Make an exact copy of the listing so that no picture is carried over.
##### Material supplied
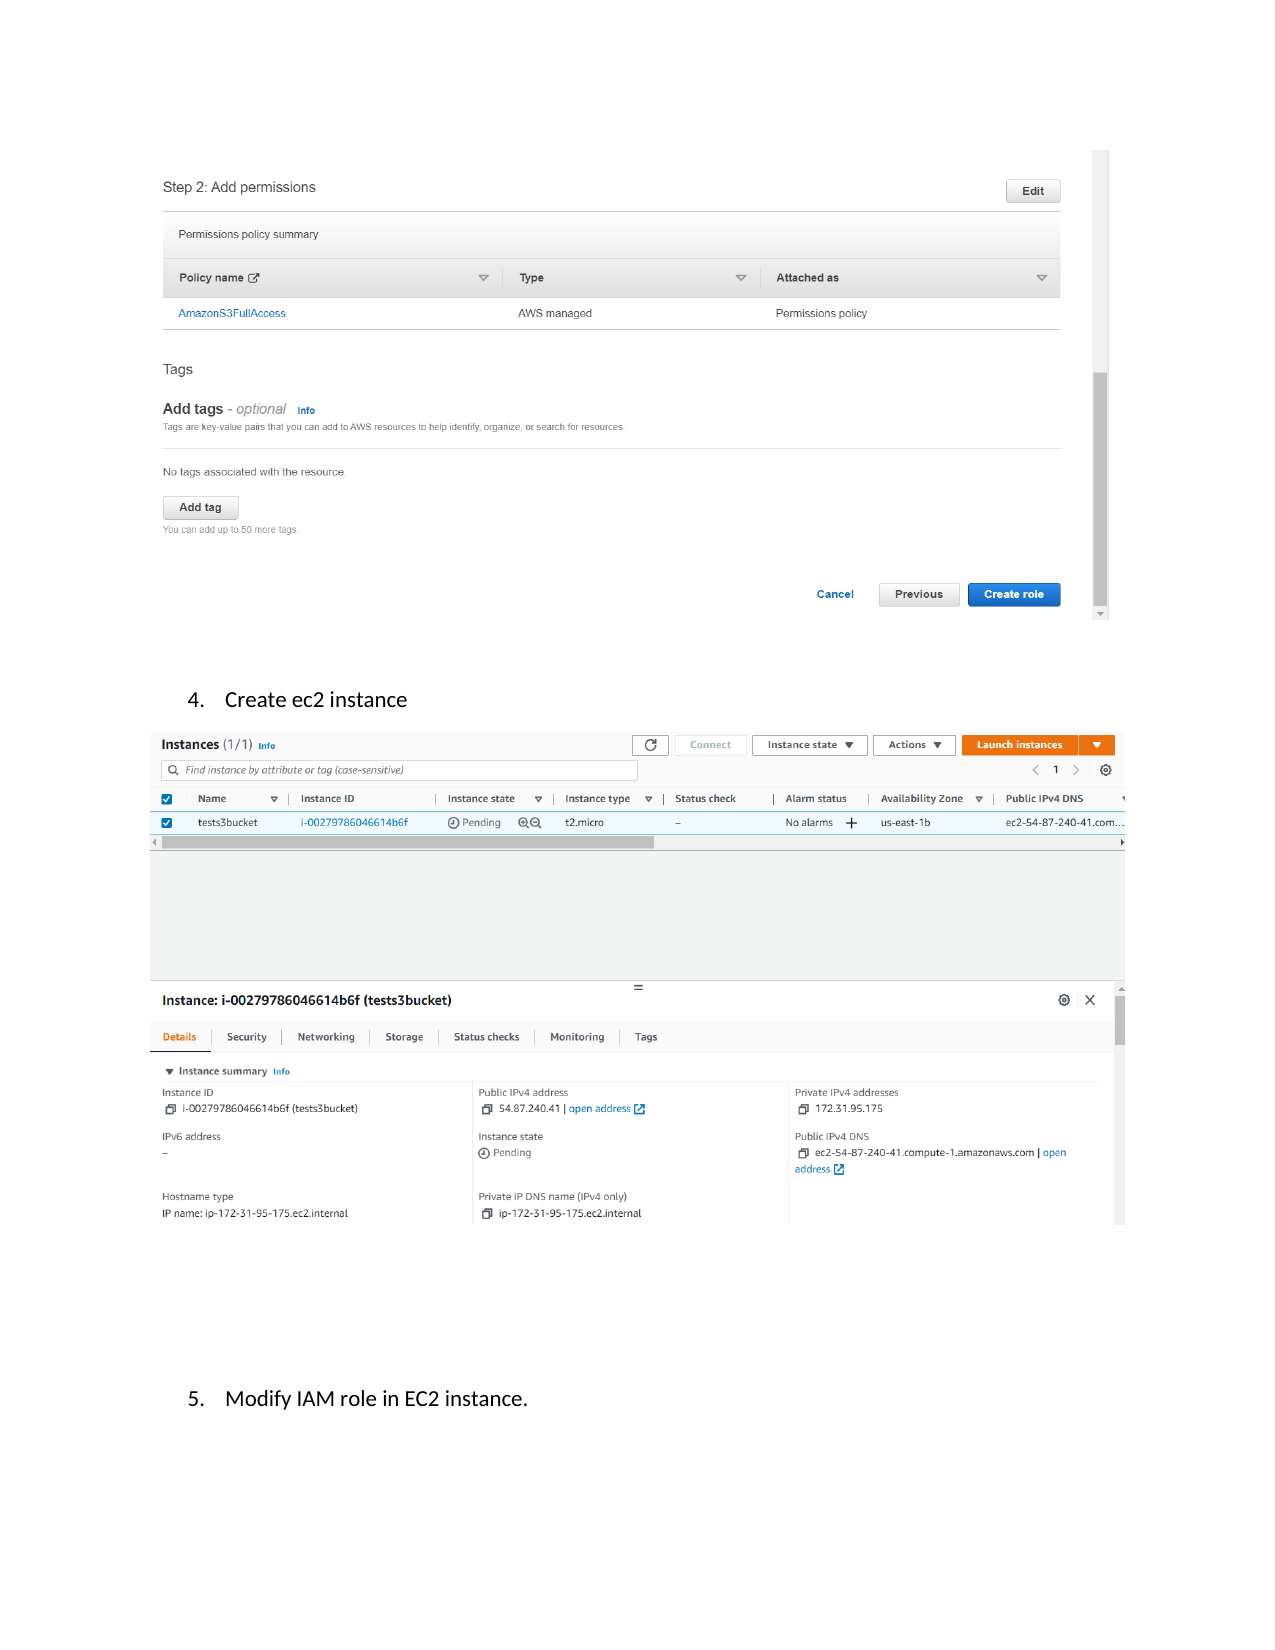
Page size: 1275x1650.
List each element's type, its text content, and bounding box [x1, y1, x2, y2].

picture [150, 732, 1125, 1225]
list Create ec2 instance [187, 686, 1125, 713]
picture [150, 150, 1125, 620]
list Modify IAM role in EC2 instance. [187, 1384, 1125, 1412]
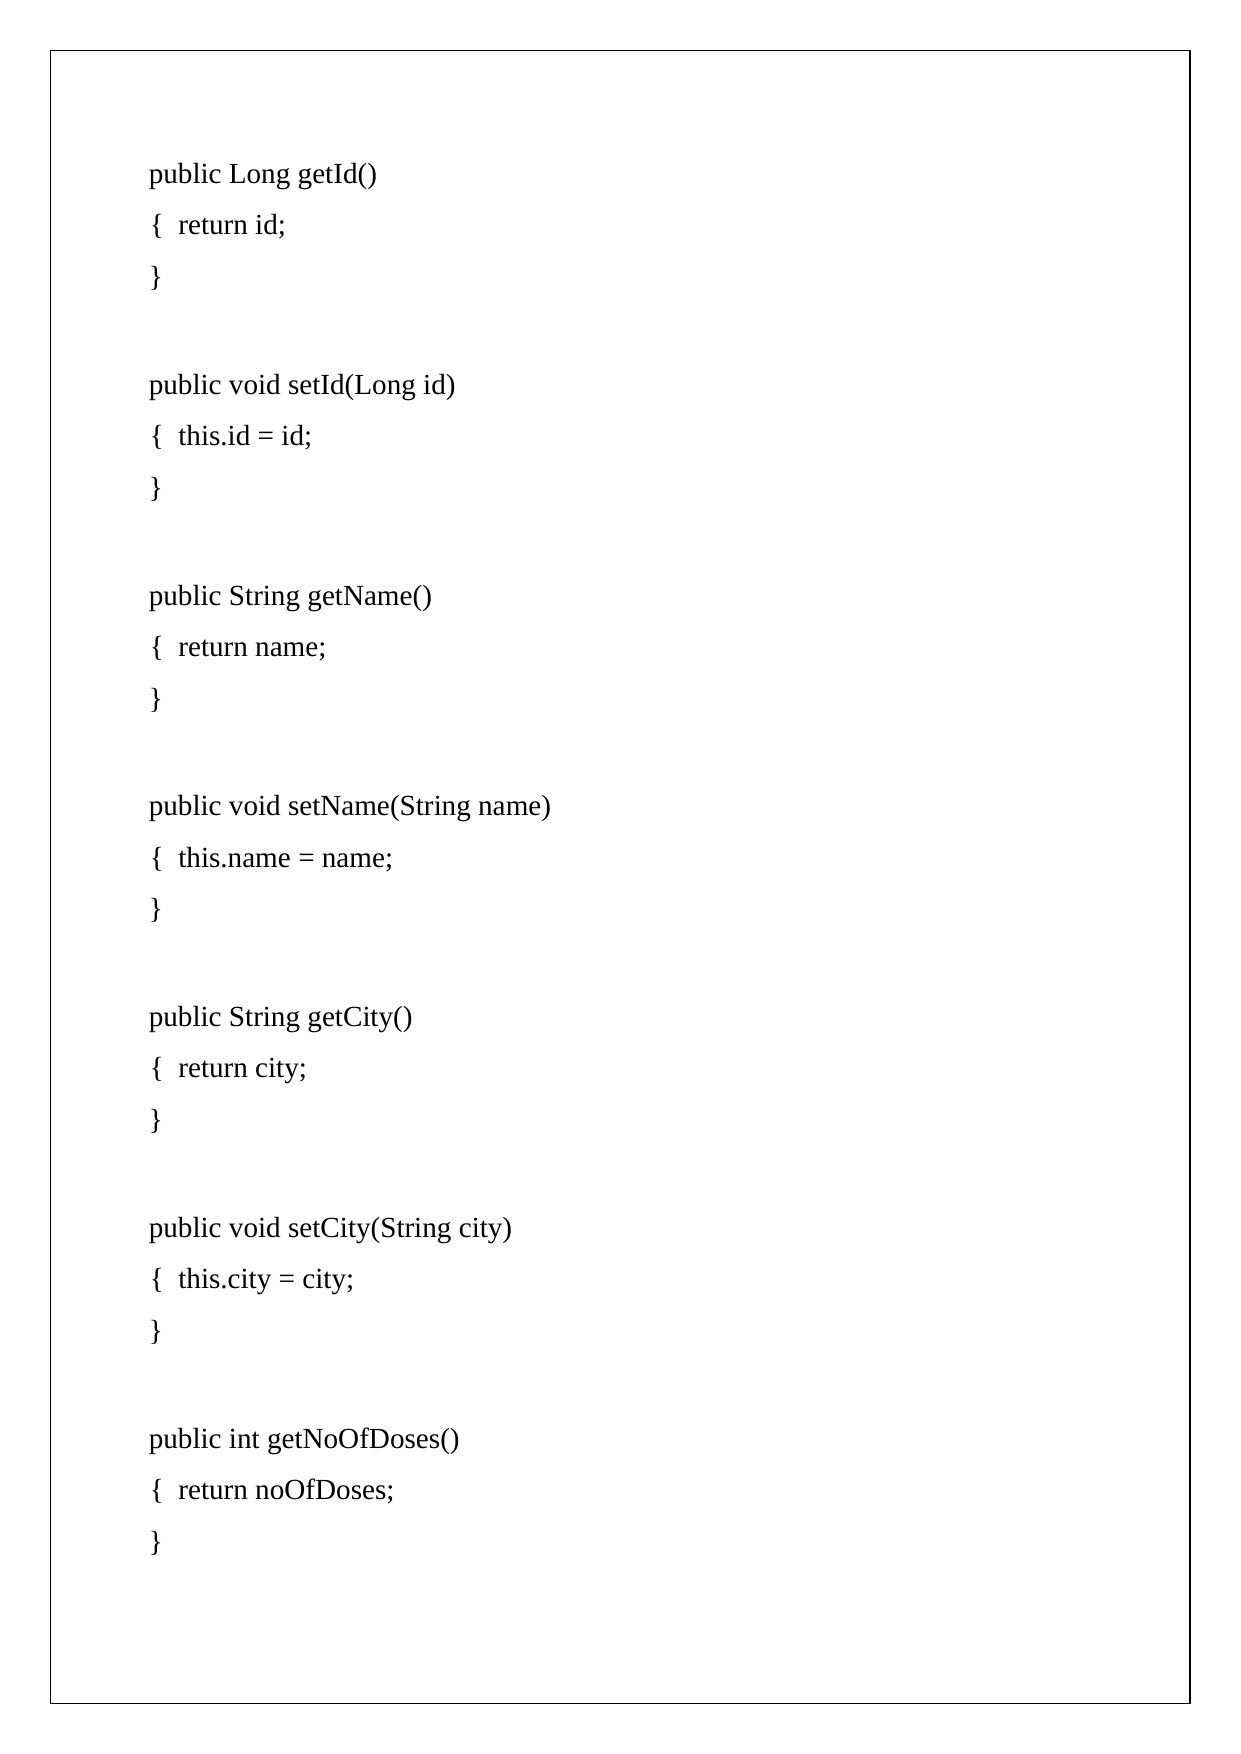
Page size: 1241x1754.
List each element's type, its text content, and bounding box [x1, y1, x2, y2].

text } [148, 1524, 1083, 1558]
text } [148, 1313, 1083, 1347]
text public int getNoOfDoses() { return noOfDoses; [148, 1421, 559, 1506]
text public String getName() { return name; [148, 578, 534, 663]
text public void setId(Long id) { this.id = id; [148, 367, 548, 452]
text } [148, 470, 1083, 504]
text public void setName(String name) { this.name = name; [148, 788, 699, 873]
text public Long getId() { return id; [148, 156, 473, 241]
text } [148, 259, 1083, 292]
text } [148, 891, 1083, 925]
text } [148, 681, 1083, 714]
text } [148, 1102, 1083, 1136]
text public void setCity(String city) { this.city = city; [148, 1210, 623, 1295]
text public String getCity() { return city; [148, 999, 508, 1084]
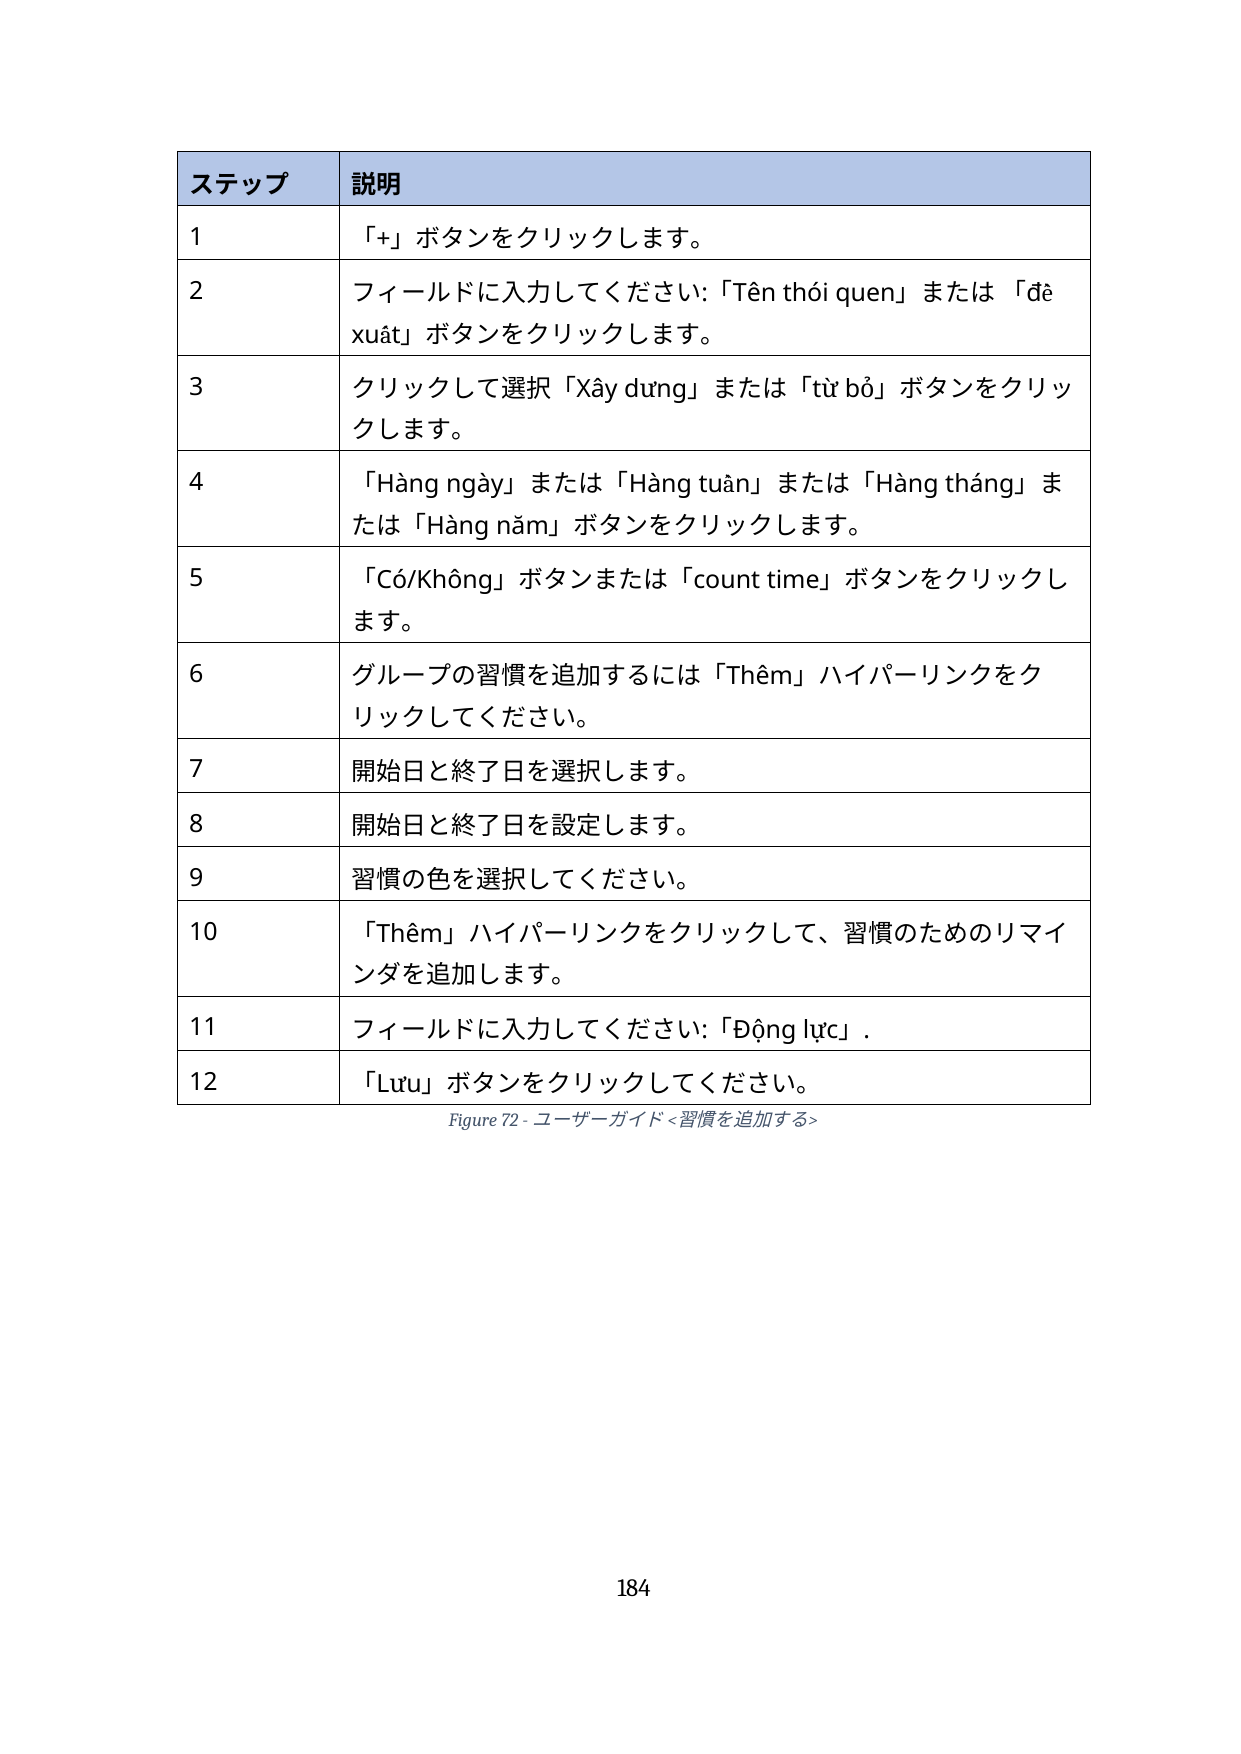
##########
→ **Answer space**
Page size: 1275x1650.
List each element's type, its text content, and bounding box [x1, y1, x2, y2].

picture [150, 732, 1125, 1225]
list Create ec2 instance [187, 686, 1125, 713]
picture [150, 150, 1125, 620]
list Modify IAM role in EC2 instance. [187, 1384, 1125, 1412]
Page size: 1241x1754.
List each element's type, its text content, and bounding box [x1, y1, x2, y2].

text } [148, 1524, 1083, 1558]
text } [148, 1313, 1083, 1347]
text public int getNoOfDoses() { return noOfDoses; [148, 1421, 559, 1506]
text public String getName() { return name; [148, 578, 534, 663]
text public void setId(Long id) { this.id = id; [148, 367, 548, 452]
text } [148, 470, 1083, 504]
text public void setName(String name) { this.name = name; [148, 788, 699, 873]
text public Long getId() { return id; [148, 156, 473, 241]
text } [148, 259, 1083, 292]
text } [148, 891, 1083, 925]
text } [148, 681, 1083, 714]
text } [148, 1102, 1083, 1136]
text public void setCity(String city) { this.city = city; [148, 1210, 623, 1295]
text public String getCity() { return city; [148, 999, 508, 1084]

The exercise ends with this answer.